Lastly, the more interesting factors, in my opinion, are weather events. First, in 2007. In Australia, a drought led to  a wheat harvest half of forecast(and comparison to forecast is what counts, rational expectations anyone?). There were huge floods in the UK and Northern Europe while an heat wave struck Southern Europe. The NYT reported on August 7h 2007 on a report by the World Meteorological Organization, the UN weather Agency
global land surface temperatures in January and April were the warmest since such data began to be recorded in 1880, at more than one degree Celsius higher than average for those months.(...)South Asia's worst monsoon flooding in recent memory has affected 30 million people in India, Bangladesh and Nepal(...)Heavy rains also hit southern China in June(...)England and Wales this year had their wettest May and June since records began in 1766(...)Germany swung from its driest April since country-wide observations started in 1901 to its wettest May on record(...)Mozambique suffered its worst floods in six years in February(...)In May, Uruguay had its worst flooding since 1959.
For the 2010 boom, the World Bank reports that the increase in food prices has been unevenly distributed, depending on weather conditions
The transmission of higher global maize prices is varied and has depended significantly on domestic harvest conditions. Countries in Sub-Saharan Africa have benefitted from excellent maize harvests, which have led to a sharp fall in prices(...)on average, maize prices were lower in 2010 in comparison to 2009 in Uganda (52%), Rwanda (37%), Kenya (33%), Malawi (30%), Ethiopia (22%), and Tanzania (19%).(...)Several Latin American countries saw the price of maize rise dramatically in the last half of 2010 as dry weather lowered yields—the largest increases were witnessed in Brazil (56%) and Argentina (40%).

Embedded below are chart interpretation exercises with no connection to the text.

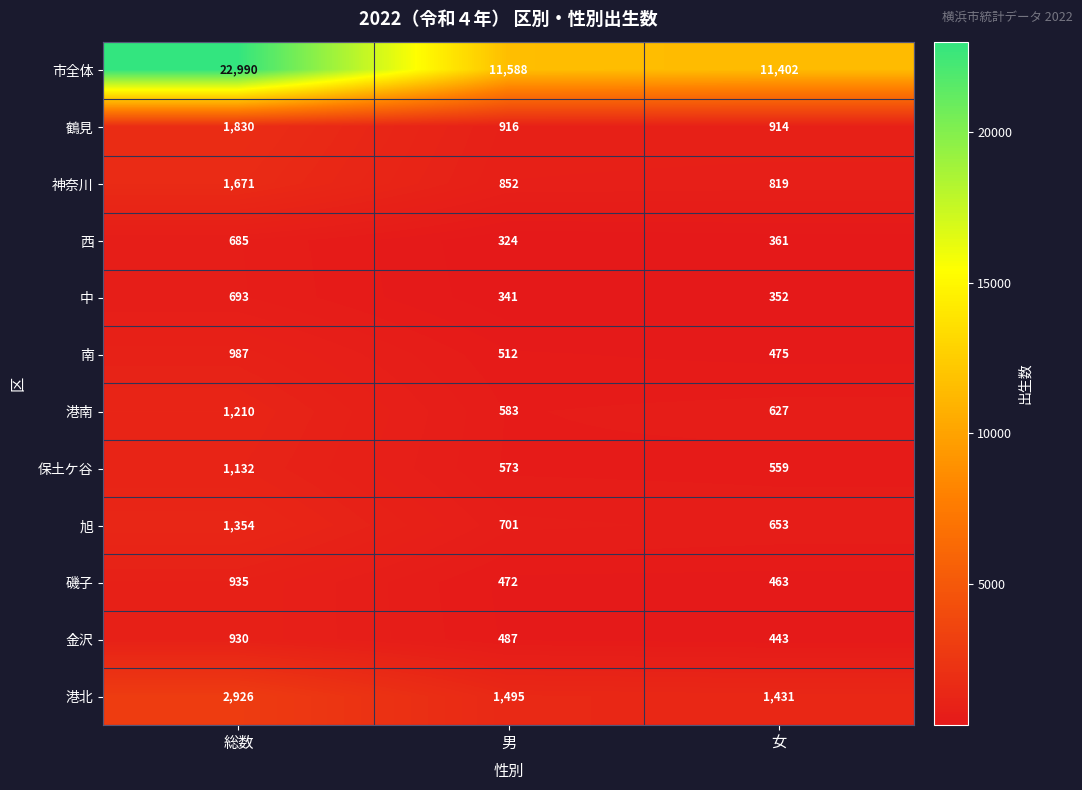

At which category is the sum across all series the highest?

総数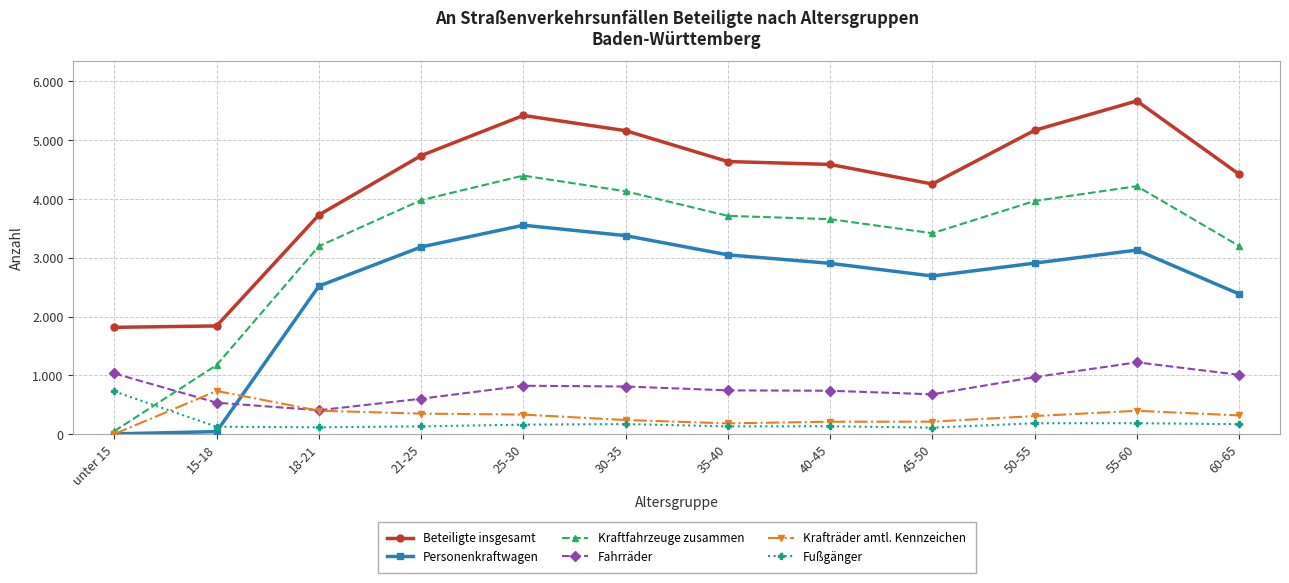

What is the average value of the Personenkraftwagen series?

2480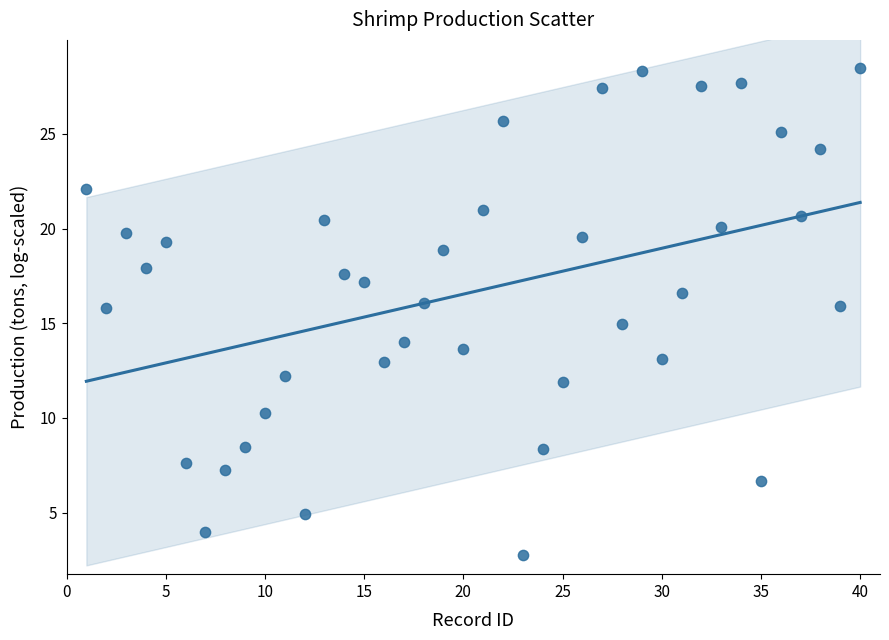

What is the range of Y values (max minus min)?

25.7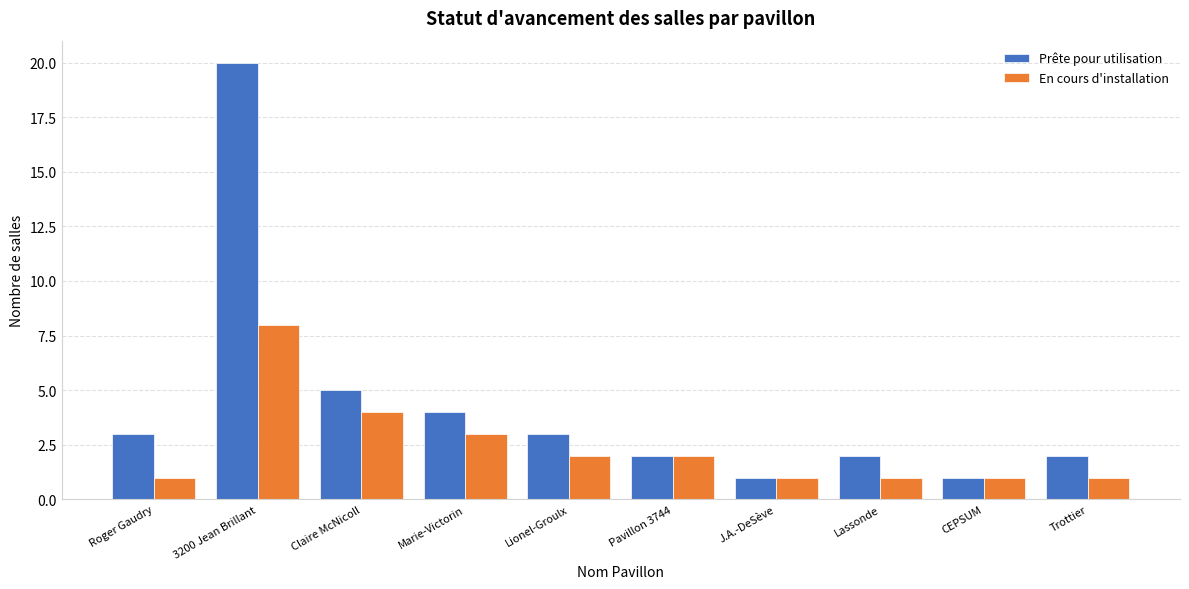

Reading right to left, what are all the values shown in this chart?

Prête pour utilisation: Trottier=2	CEPSUM=1	Lassonde=2	J.A.-DeSève=1	Pavillon 3744=2	Lionel-Groulx=3	Marie-Victorin=4	Claire McNicoll=5	3200 Jean Brillant=20	Roger Gaudry=3
En cours d'installation: Trottier=1	CEPSUM=1	Lassonde=1	J.A.-DeSève=1	Pavillon 3744=2	Lionel-Groulx=2	Marie-Victorin=3	Claire McNicoll=4	3200 Jean Brillant=8	Roger Gaudry=1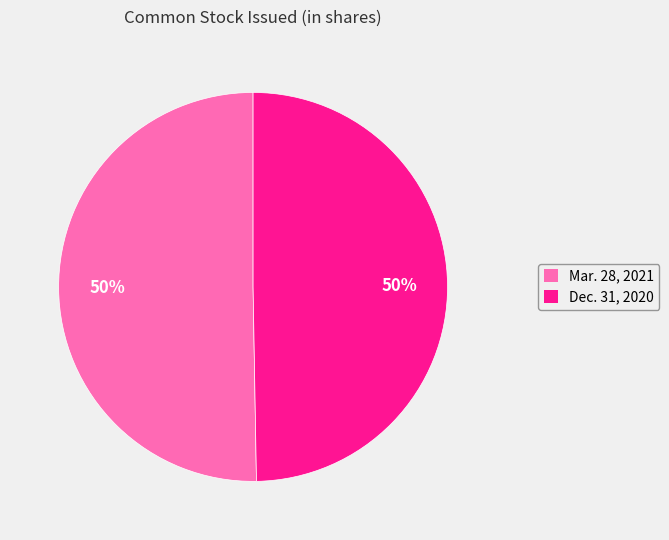

How many segments does this pie chart have?

2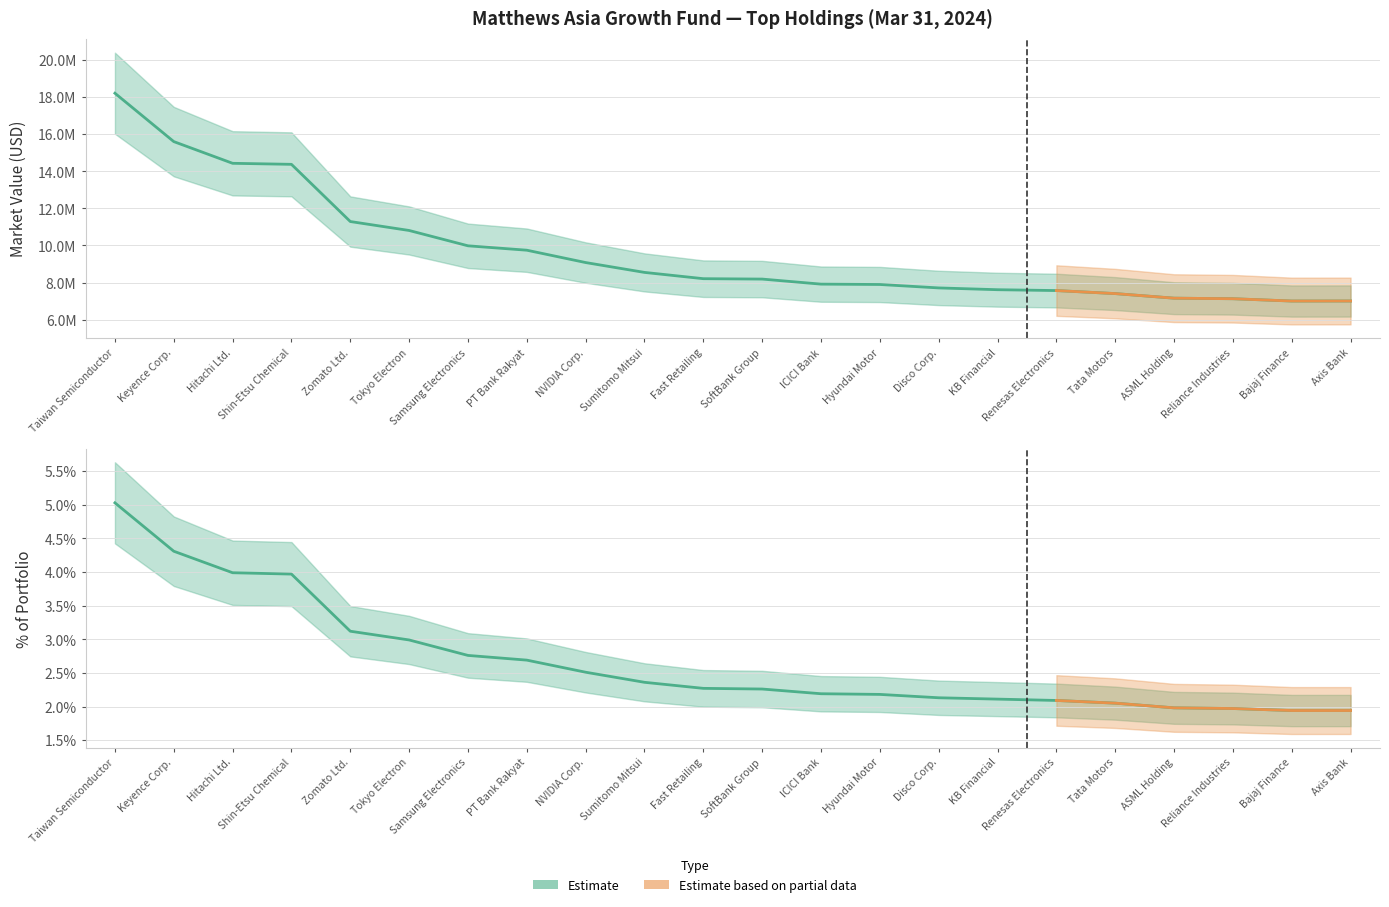

The Market Value series shows 7897640.6 at Hyundai Motor. True or false?

True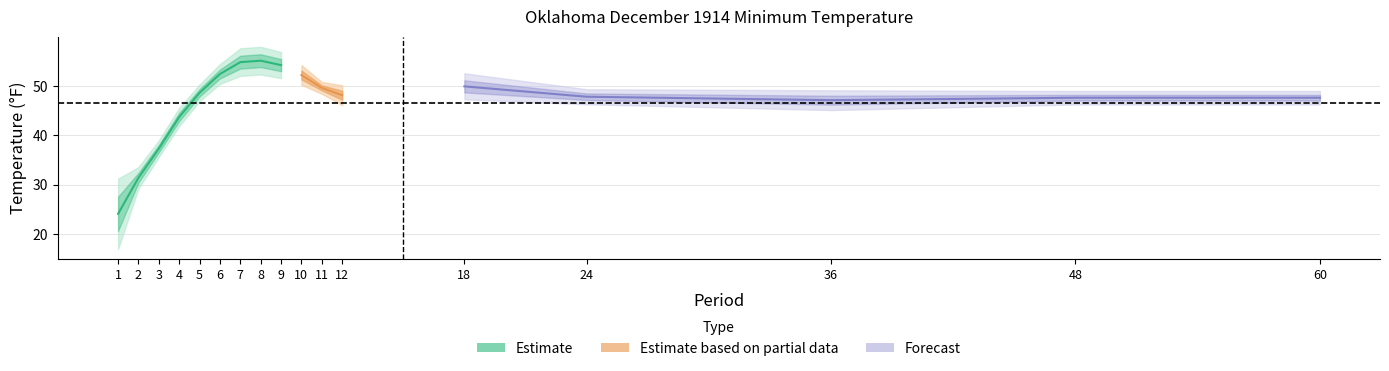

Reading left to right, what are all the values shown in this chart?

Value: 24.1	31.4	37.3	43.7	48.6	52.4	54.8	55.1	54.2	52.2	49.6	48.1	49.9	47.8	47.1	47.6	47.6
1901-2000 Mean: 27.8	32.0	37.6	43.3	48.3	51.9	53.8	54.1	53.3	51.7	49.6	47.6	49.0	47.6	47.6	47.5	47.5
Departure: -3.7	-0.6	-0.3	0.4	0.3	0.5	1.0	1.0	0.9	0.5	0.0	0.5	0.9	0.2	-0.5	0.1	0.1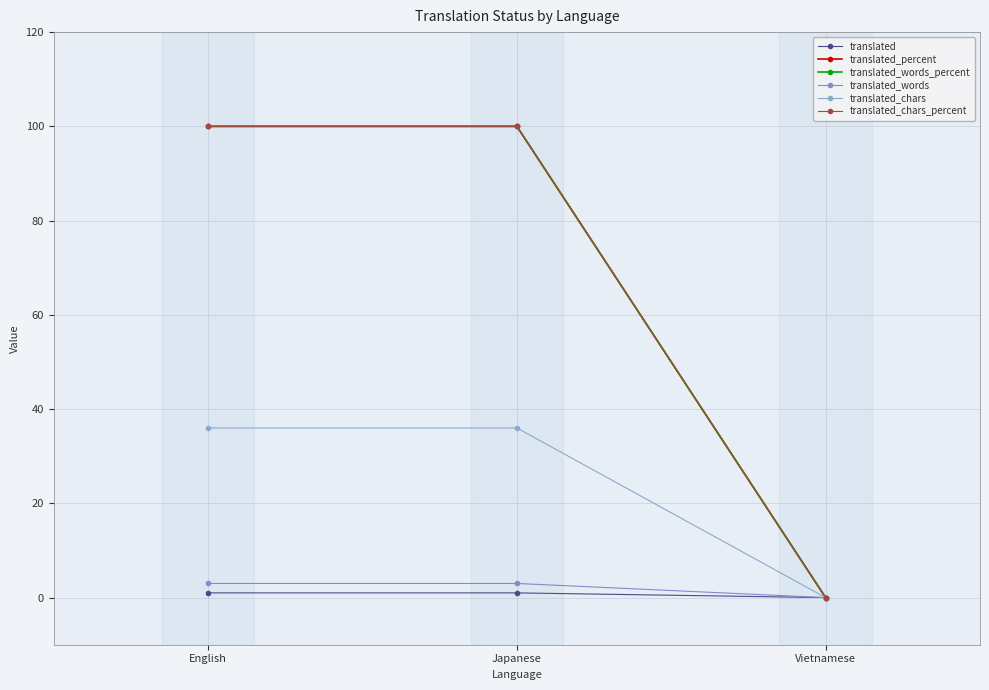

Does the chart have visible grid lines?

Yes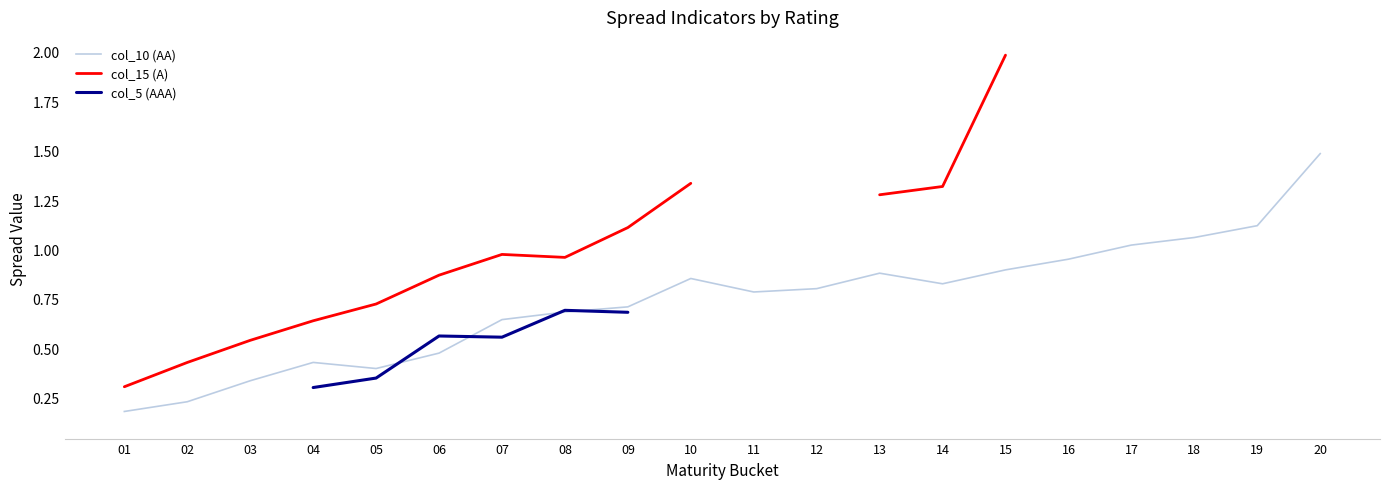

True or false: col_5 (AAA) and col_15 (A) cross at least once.

False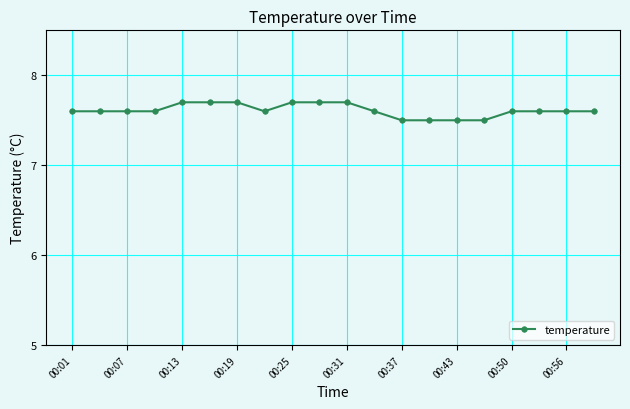

Reading left to right, transcribe all the data shown in this chart.

7.6	7.6	7.6	7.6	7.7	7.7	7.7	7.6	7.7	7.7	7.7	7.6	7.5	7.5	7.5	7.5	7.6	7.6	7.6	7.6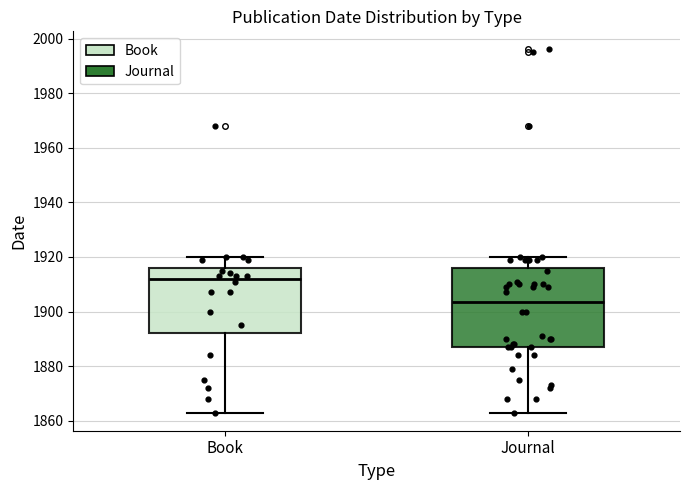

Where does the lower whisker of the box for Journal end on the y-axis? The values are not printed on the chart, so give them approximately, as read against the axis.

1864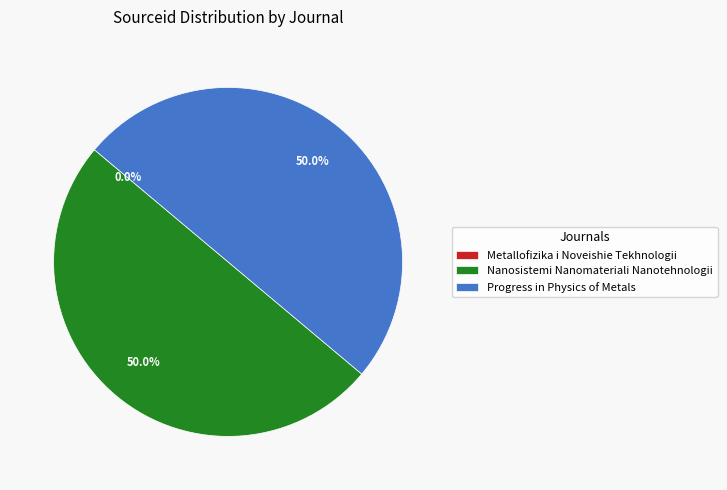

Is the sum of Progress in Physics of Metals and Nanosistemi Nanomateriali Nanotehnologii greater than half?

Yes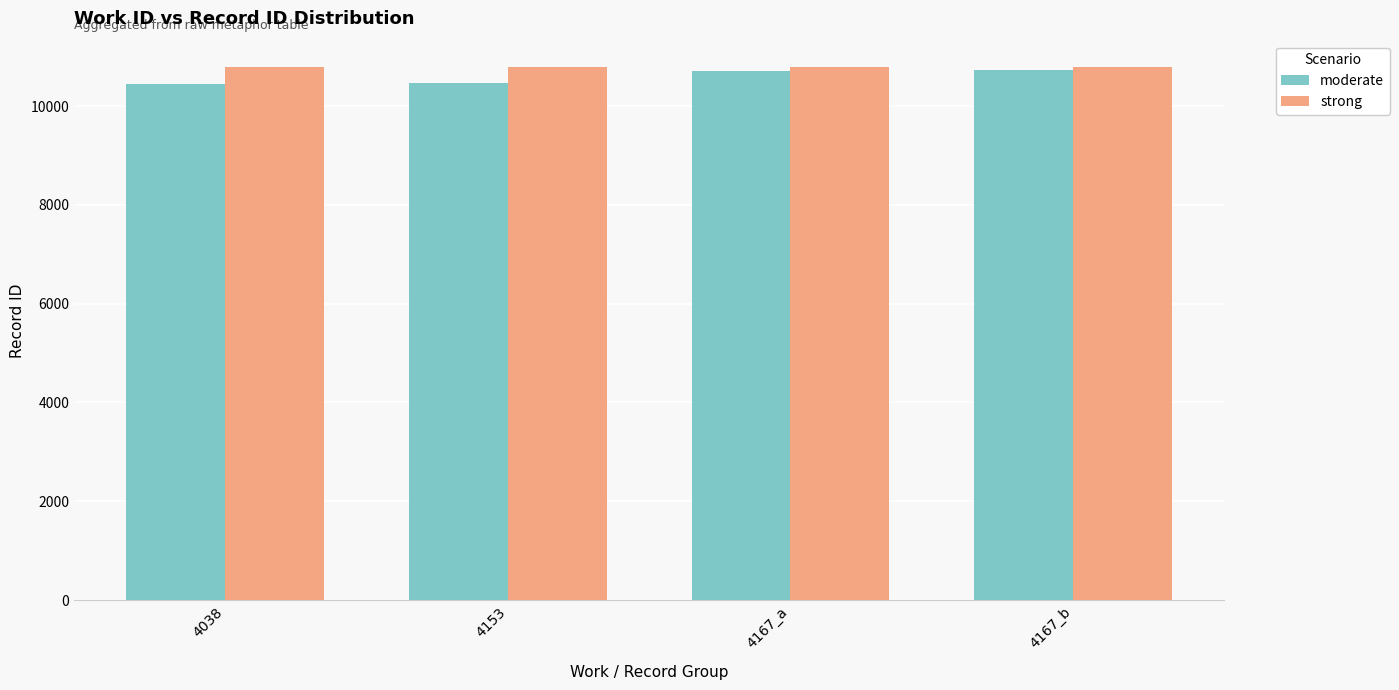

What is the smallest value displayed?

10455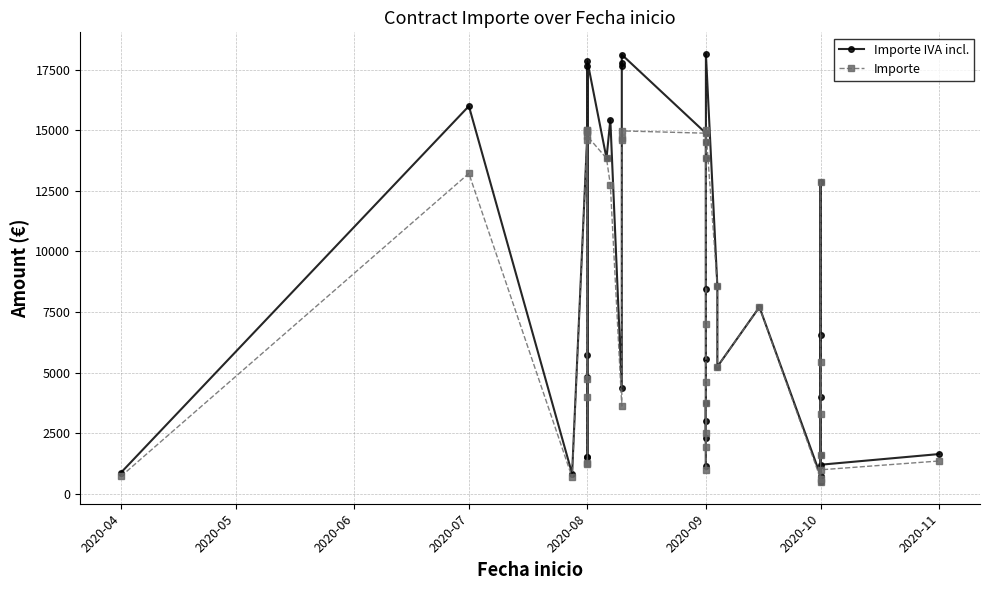

Is it true that Importe equals 6126.9 at 2020-08?

False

Actually, the recent FAO reports do not show strong issues with weather events in the past year. This seems to be in line with some of the differences observed on the impact of speculation during the two booms. I haven't been able to find inventory data, but to check whether speculation plays a role, one needs to look at 2 things, from what I know: whether there is an inventory build-up for commodities, and whether there are discrepancies between marketed and non-marketed commodities. Paul Krugman had a great post at the beginning of the year mentioning a build-up in inventories of cotton and iron ore in China, arguing that this was a main difference with the 2007 commodity boom where there was no hint of speculation. But:
So the case for a speculative component is a lot stronger this time around. But — and this is important — the speculation is not being driven by financialization, by all those index fund investors going long. Cotton hoarding seems to be taking place at the level of individual Chinese farmers and factories, with no indication that they’re being influenced by the futures market. And iron ore hasn’t been available for futures-market speculation: the first futures markets there came into existence just a few days ago.
For at least some commodities, then, we’re seeing a real demand boom, which may be getting reinforcement from speculative hoarding, but with this speculation taking old-fashioned forms rather than involving Wall Street.